My journey to Dubrovnik
Dubrovnik, known as ‘The Pearl of the Adriatic’, has long held a top ten position as a must-see destination on my bucket list. When the opportunity to visit the city, on a trip hosted by the Adriatic luxury Hotels, I quite literally leapt at the chance. Before I knew it I found myself on the tarmac of Dubrovnik Airport after a short 2 hour and 40 minute flight from London Gatwick. As a small group, we sailed through baggage reclaim and customs to be greeted by the wonderfully welcoming driver of a comfortable Mercedes-Benz people-carrier. Our journey was short but filled with beautiful views over glistening bays and interesting stories from the driver - a man who was clearly very proud of his home. We arrived at the Hotel Dubrovnik Palace – our home for the next three days, and while checking in to the hotel I could immediately see the potential for an impressive group check-in, set against the floor to ceiling backdrop of the Adriatic.
First experiences and interesting findings
After a delicious, fresh lunch of locally caught sea bass at the hotel’s Tavern Maslina we were met by the lovely Vesna – our guide. Her story was incredible and we collectively agreed she should write a biography. As she regaled the group with tales of her war-torn youth, and pride in her city’s ability to bounce back and reclaim its stake in the international tourism market, we all listened intently. She was a passionate woman who injected conversations with the perfect balance of personal life experience interwoven with interesting historical facts from a variety of perspectives. As we walked over what was an old drawbridge entrance over the city trench and passed through the perfectly preserved medieval city walls, it was easy to see why this very special place had been listed as a UNESCO World Heritage Site since 1979. Everywhere you look you’ll find interesting architecture, historic monuments, museums and galleries.
Potential venues for events
Not only is there a lively selection of modern cafés and bars set within the walls, but a variety of historical venues that can be transformed for an event. On our climb up to Fort Lovrijenac (Fort of St Lawrence), we were passed by several strapping young men carrying tables and chairs for an open-air function that very evening. The Fort is located on the western side of the Old Town, just outside the city walls on a 37-metre high cliff – so while the young men clearly demonstrated that setting up for an event took effort, it was done with enthusiasm and the result was spectacular. Catering is available in the majority of the city’s historic venues. For example, the Revelin – previously a 16th century fortress is now a truly unique location for an indoor or even rooftop gala dinner. Summer in Dubrovnik is tourist season, warm and dry from the start of June to the end of September with average temperatures of 26°C. As September edges into October, the fine weather continues although you would be well advised to have a backup space for an outdoor event during these months.
Experiencing the hospitality
We made our way to Hotel Excelsior, located a short stroll from the heart of the city and boasting a range of versatile indoor meeting spaces and ocean fronted outdoor spaces – perfect for hosting a cocktail reception.

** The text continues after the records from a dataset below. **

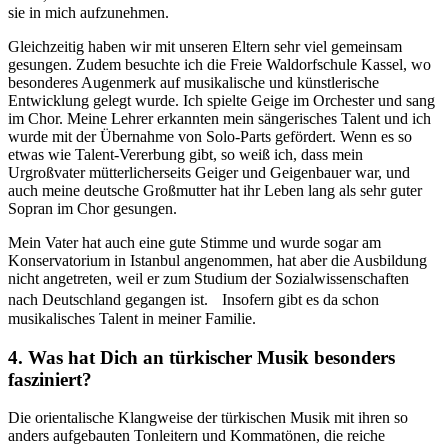
sie in mich aufzunehmen.
Gleichzeitig haben wir mit unseren Eltern sehr viel gemeinsam
gesungen. Zudem besuchte ich die Freie Waldorfschule Kassel, wo
besonderes Augenmerk auf musikalische und künstlerische
Entwicklung gelegt wurde. Ich spielte Geige im Orchester und sang
im Chor. Meine Lehrer erkannten mein sängerisches Talent und ich
wurde mit der Übernahme von Solo-Parts gefördert. Wenn es so
etwas wie Talent-Vererbung gibt, so weiß ich, dass mein
Urgroßvater mütterlicherseits Geiger und Geigenbauer war, und
auch meine deutsche Großmutter hat ihr Leben lang als sehr guter
Sopran im Chor gesungen.
Mein Vater hat auch eine gute Stimme und wurde sogar am
Konservatorium in Istanbul angenommen, hat aber die Ausbildung
nicht angetreten, weil er zum Studium der Sozialwissenschaften
nach Deutschland gegangen ist. Insofern gibt es da schon
musikalisches Talent in meiner Familie.
4. Was hat Dich an türkischer Musik besonders
fasziniert?
Die orientalische Klangweise der türkischen Musik mit ihren so
anders aufgebauten Tonleitern und Kommatönen, die reiche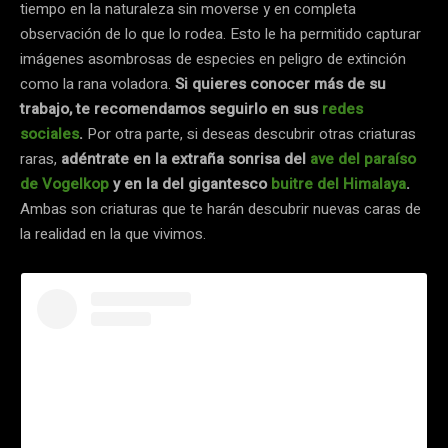
tiempo en la naturaleza sin moverse y en completa
observación de lo que lo rodea. Esto le ha permitido capturar
imágenes asombrosas de especies en peligro de extinción
como la rana voladora.
Si quieres conocer más de su
trabajo, te recomendamos seguirlo en sus
redes
sociales
.
Por otra parte, si deseas descubrir otras criaturas
raras,
adéntrate en la extraña sonrisa del
ave del paraíso
de Vogelkop
y en la del gigantesco
buitre del Himalaya
.
Ambas son criaturas que te harán descubrir nuevas caras de
la realidad en la que vivimos.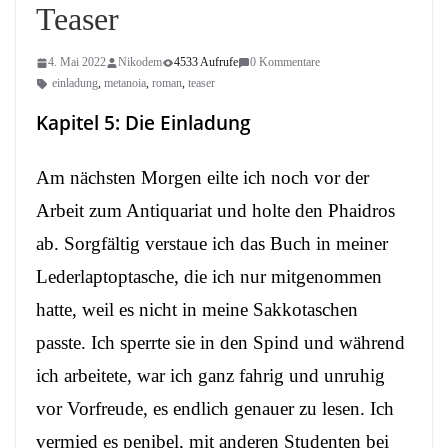
Teaser
4. Mai 2022
Nikodem
4533 Aufrufe
0 Kommentare
einladung
,
metanoia
,
roman
,
teaser
Kapitel 5: Die Einladung
Am nächsten Morgen eilte ich noch vor der
Arbeit zum Antiquariat und holte den Phaidros
ab. Sorgfältig verstaue ich das Buch in meiner
Lederlaptoptasche, die ich nur mitgenommen
hatte, weil es nicht in meine Sakkotaschen
passte. Ich sperrte sie in den Spind und während
ich arbeitete, war ich ganz fahrig und unruhig
vor Vorfreude, es endlich genauer zu lesen. Ich
vermied es penibel, mit anderen Studenten bei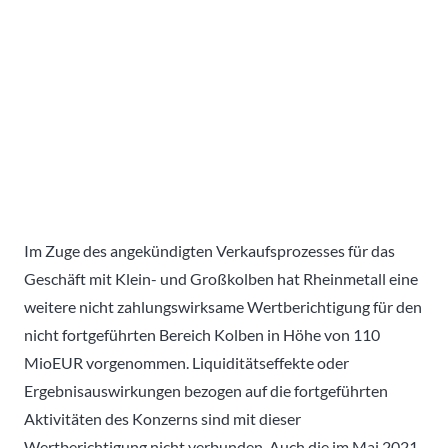
Im Zuge des angekündigten Verkaufsprozesses für das
Geschäft mit Klein- und Großkolben hat Rheinmetall eine
weitere nicht zahlungswirksame Wertberichtigung für den
nicht fortgeführten Bereich Kolben in Höhe von 110
MioEUR vorgenommen. Liquiditätseffekte oder
Ergebnisauswirkungen bezogen auf die fortgeführten
Aktivitäten des Konzerns sind mit dieser
Wertberichtigung nicht verbunden. Auch die im Mai 2021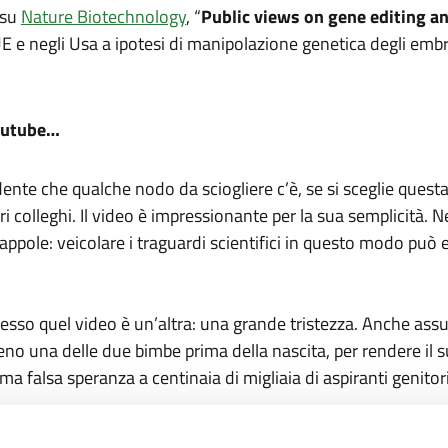
 su
Nature Biotechnology
, “
Public views on gene editing an
 UE e negli Usa a ipotesi di manipolazione genetica degli embr
Youtube…
ente che qualche nodo da sciogliere c’è, se si sceglie questa
tri colleghi. Il video è impressionante per la sua semplicità.
rappole: veicolare i traguardi scientifici in questo modo può
esso quel video è un’altra: una grande tristezza. Anche as
no una delle due bimbe prima della nascita, per rendere il su
 falsa speranza a centinaia di migliaia di aspiranti genitori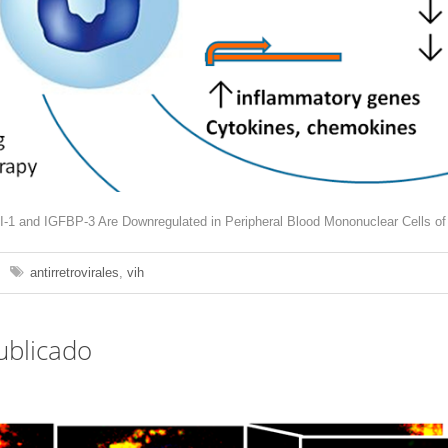
I-1 and IGFBP-3 Are Downregulated in Peripheral Blood Mononuclear Cells o
antirretrovirales
,
vih
ublicado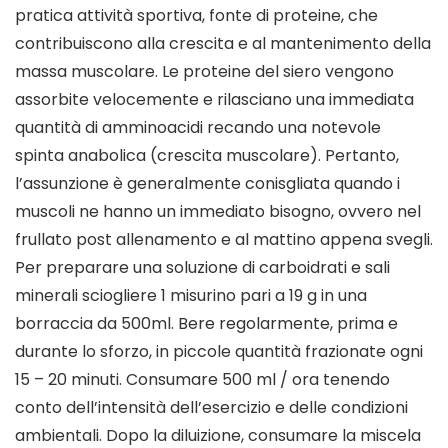
pratica attività sportiva, fonte di proteine, che
contribuiscono alla crescita e al mantenimento della
massa muscolare. Le proteine del siero vengono
assorbite velocemente e rilasciano una immediata
quantità di amminoacidi recando una notevole
spinta anabolica (crescita muscolare). Pertanto,
l’assunzione è generalmente conisgliata quando i
muscoli ne hanno un immediato bisogno, ovvero nel
frullato post allenamento e al mattino appena svegli.
Per preparare una soluzione di carboidrati e sali
minerali sciogliere 1 misurino pari a 19 g in una
borraccia da 500ml. Bere regolarmente, prima e
durante lo sforzo, in piccole quantità frazionate ogni
15 – 20 minuti. Consumare 500 ml / ora tenendo
conto dell’intensità dell’esercizio e delle condizioni
ambientali. Dopo la diluizione, consumare la miscela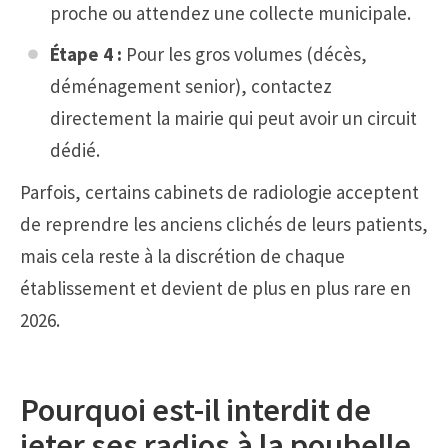
proche ou attendez une collecte municipale.
Étape 4 :
Pour les gros volumes (décès,
déménagement senior), contactez
directement la mairie qui peut avoir un circuit
dédié.
Parfois, certains cabinets de radiologie acceptent
de reprendre les anciens clichés de leurs patients,
mais cela reste à la discrétion de chaque
établissement et devient de plus en plus rare en
2026.
Pourquoi est-il interdit de
jeter ses radios à la poubelle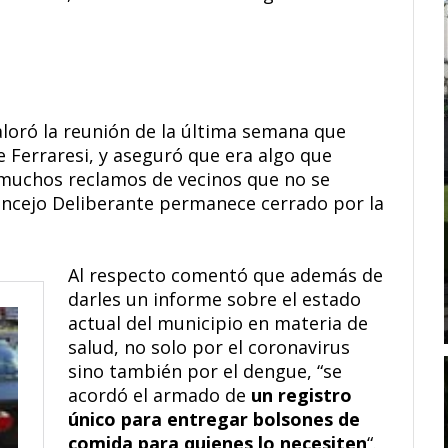
valoró la reunión de la última semana que
 Ferraresi, y aseguró que era algo que
muchos reclamos de vecinos que no se
Concejo Deliberante permanece cerrado por la
Al respecto comentó que además de
darles un informe sobre el estado
actual del municipio en materia de
salud, no solo por el coronavirus
sino también por el dengue, “se
acordó el armado de
un registro
único para entregar bolsones de
comida para quienes lo necesiten
“.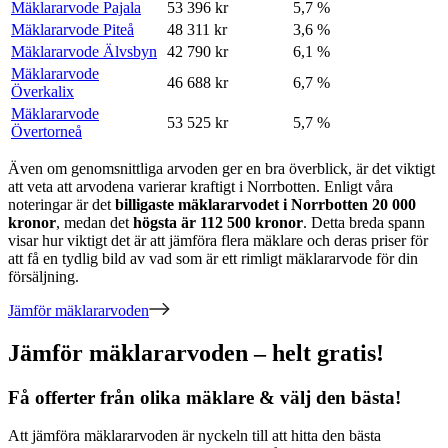
Mäklararvode Pajala
53 396 kr
5,7 %
Mäklararvode Piteå
48 311 kr
3,6 %
Mäklararvode Älvsbyn
42 790 kr
6,1 %
Mäklararvode
46 688 kr
6,7 %
Överkalix
Mäklararvode
53 525 kr
5,7 %
Övertorneå
Även om genomsnittliga arvoden ger en bra överblick, är det viktigt
att veta att arvodena varierar kraftigt
i
Norrbotten
. Enligt våra
noteringar är det
billigaste mäklararvodet
i
Norrbotten
20 000
kronor
, medan det
högsta är
112 500
kronor
. Detta breda spann
visar hur viktigt det är att jämföra flera mäklare och deras priser för
att få en tydlig bild av vad som är ett rimligt mäklararvode för din
försäljning.
Jämför mäklararvoden
Jämför mäklararvoden – helt gratis!
Få offerter från olika mäklare & välj den bästa!
Att jämföra mäklararvoden är nyckeln till att hitta den bästa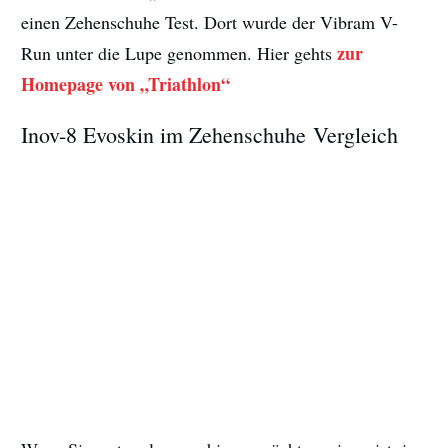
einen Zehenschuhe Test. Dort wurde der Vibram V-
zur
Run unter die Lupe genommen. Hier gehts
Homepage von „Triathlon“
Inov-8 Evoskin im Zehenschuhe Vergleich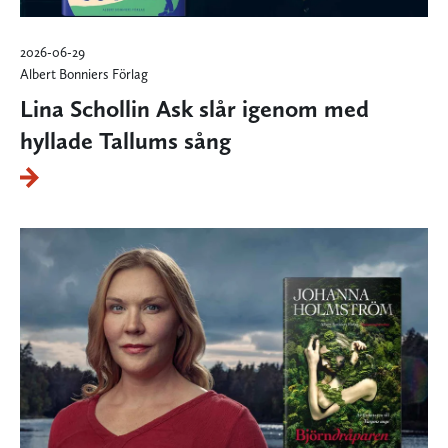
2026-06-29
Albert Bonniers Förlag
Lina Schollin Ask slår igenom med
hyllade Tallums sång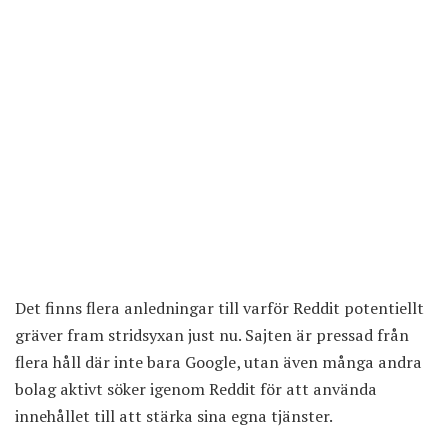
Det finns flera anledningar till varför Reddit potentiellt
gräver fram stridsyxan just nu. Sajten är pressad från
flera håll där inte bara Google, utan även många andra
bolag aktivt söker igenom Reddit för att använda
innehållet till att stärka sina egna tjänster.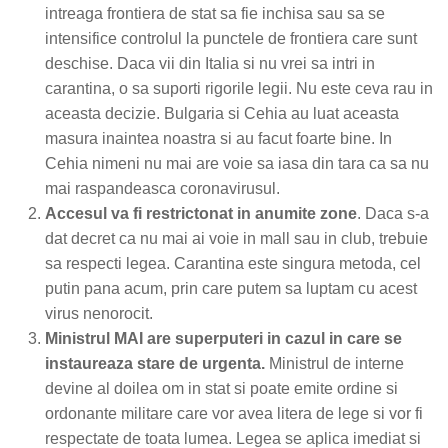
intreaga frontiera de stat sa fie inchisa sau sa se
intensifice controlul la punctele de frontiera care sunt
deschise. Daca vii din Italia si nu vrei sa intri in
carantina, o sa suporti rigorile legii. Nu este ceva rau in
aceasta decizie. Bulgaria si Cehia au luat aceasta
masura inaintea noastra si au facut foarte bine. In
Cehia nimeni nu mai are voie sa iasa din tara ca sa nu
mai raspandeasca coronavirusul.
Accesul va fi restrictonat in anumite zone
. Daca s-a
dat decret ca nu mai ai voie in mall sau in club, trebuie
sa respecti legea. Carantina este singura metoda, cel
putin pana acum, prin care putem sa luptam cu acest
virus nenorocit.
Ministrul MAI are superputeri in cazul in care se
instaureaza stare de urgenta.
Ministrul de interne
devine al doilea om in stat si poate emite ordine si
ordonante militare care vor avea litera de lege si vor fi
respectate de toata lumea. Legea se aplica imediat si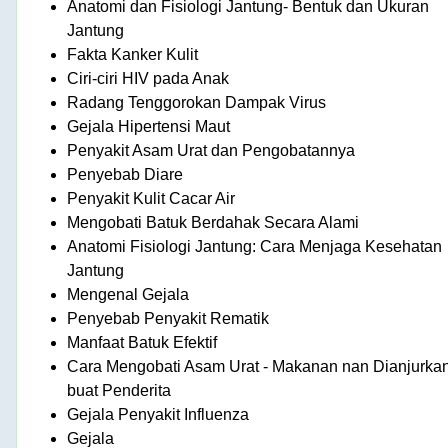
Anatomi dan Fisiologi Jantung- Bentuk dan Ukuran
Jantung
Fakta Kanker Kulit
Ciri-ciri HIV pada Anak
Radang Tenggorokan Dampak Virus
Gejala Hipertensi Maut
Penyakit Asam Urat dan Pengobatannya
Penyebab Diare
Penyakit Kulit Cacar Air
Mengobati Batuk Berdahak Secara Alami
Anatomi Fisiologi Jantung: Cara Menjaga Kesehatan
Jantung
Mengenal Gejala
Penyebab Penyakit Rematik
Manfaat Batuk Efektif
Cara Mengobati Asam Urat - Makanan nan Dianjurka
buat Penderita
Gejala Penyakit Influenza
Gejala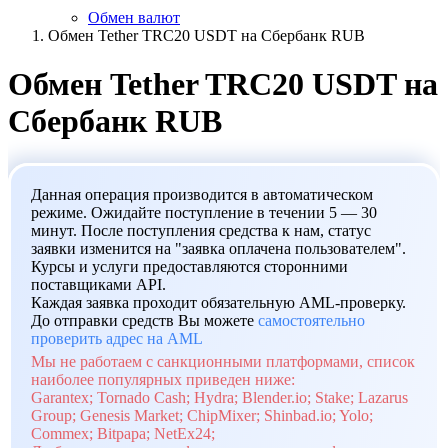
Обмен валют
Обмен Tether TRC20 USDT на Сбербанк RUB
Обмен Tether TRC20 USDT на
Сбербанк RUB
Данная операция производится в автоматическом
режиме. Ожидайте поступление в течении 5 — 30
минут. После поступления средства к нам, статус
заявки изменится на "заявка оплачена пользователем".
Курсы и услуги предоставляются сторонними
поставщиками API.
Каждая заявка проходит обязательную AML-проверку.
До отправки средств Вы можете
самостоятельно
проверить адрес на AML
Мы не работаем с санкционными платформами, список
наиболее популярных приведен ниже:
Garantex; Tornado Cash; Hydra; Blender.io; Stake; Lazarus
Group; Genesis Market; ChipMixer; Shinbad.io; Yolo;
Commex; Bitpapa; NetEx24;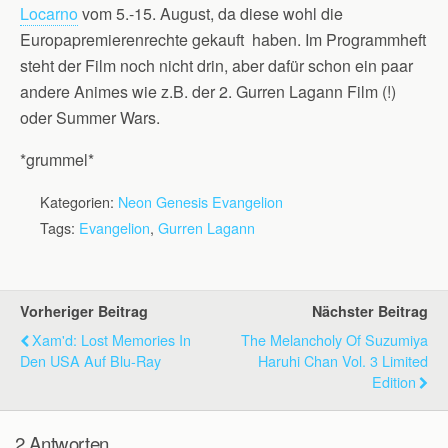
Locarno
vom 5.-15. August, da diese wohl die
Europapremierenrechte gekauft haben. Im Programmheft
steht der Film noch nicht drin, aber dafür schon ein paar
andere Animes wie z.B. der 2. Gurren Lagann Film (!)
oder Summer Wars.
*grummel*
Kategorien:
Neon Genesis Evangelion
Tags:
Evangelion
,
Gurren Lagann
Vorheriger Beitrag
Nächster Beitrag
Xam'd: Lost Memories In
The Melancholy Of Suzumiya
Den USA Auf Blu-Ray
Haruhi Chan Vol. 3 Limited
Edition
2 Antworten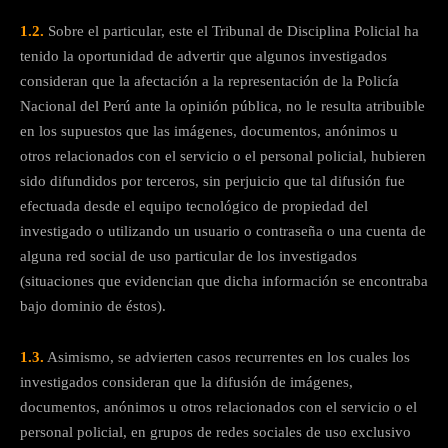
1.2.
Sobre el particular, este el Tribunal de Disciplina Policial ha
tenido la oportunidad de advertir que algunos investigados
consideran que la afectación a la representación de la Policía
Nacional del Perú ante la opinión pública, no le resulta atribuible
en los supuestos que las imágenes, documentos, anónimos u
otros relacionados con el servicio o el personal policial, hubieren
sido difundidos por terceros, sin perjuicio que tal difusión fue
efectuada desde el equipo tecnológico de propiedad del
investigado o utilizando un usuario o contraseña o una cuenta de
alguna red social de uso particular de los investigados
(situaciones que evidencian que dicha información se encontraba
bajo dominio de éstos).
1.3.
Asimismo, se advierten casos recurrentes en los cuales los
investigados consideran que la difusión de imágenes,
documentos, anónimos u otros relacionados con el servicio o el
personal policial, en grupos de redes sociales de uso exclusivo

We dined next door at Victoria Restaurant and it was one of the most enjoyable dining experiences of my life to date. Vines and bright bougainvillea wound themselves around the wooden trellises and hung down to perfectly frame our view of the warmly lit Old Town. The restaurant had an exclusive feel to it. Fragrant, local wines were perfectly matched to delicious dishes that were elegantly presented and eloquently introduced. As the balmy evening drew to an end, we each left incredibly satisfied.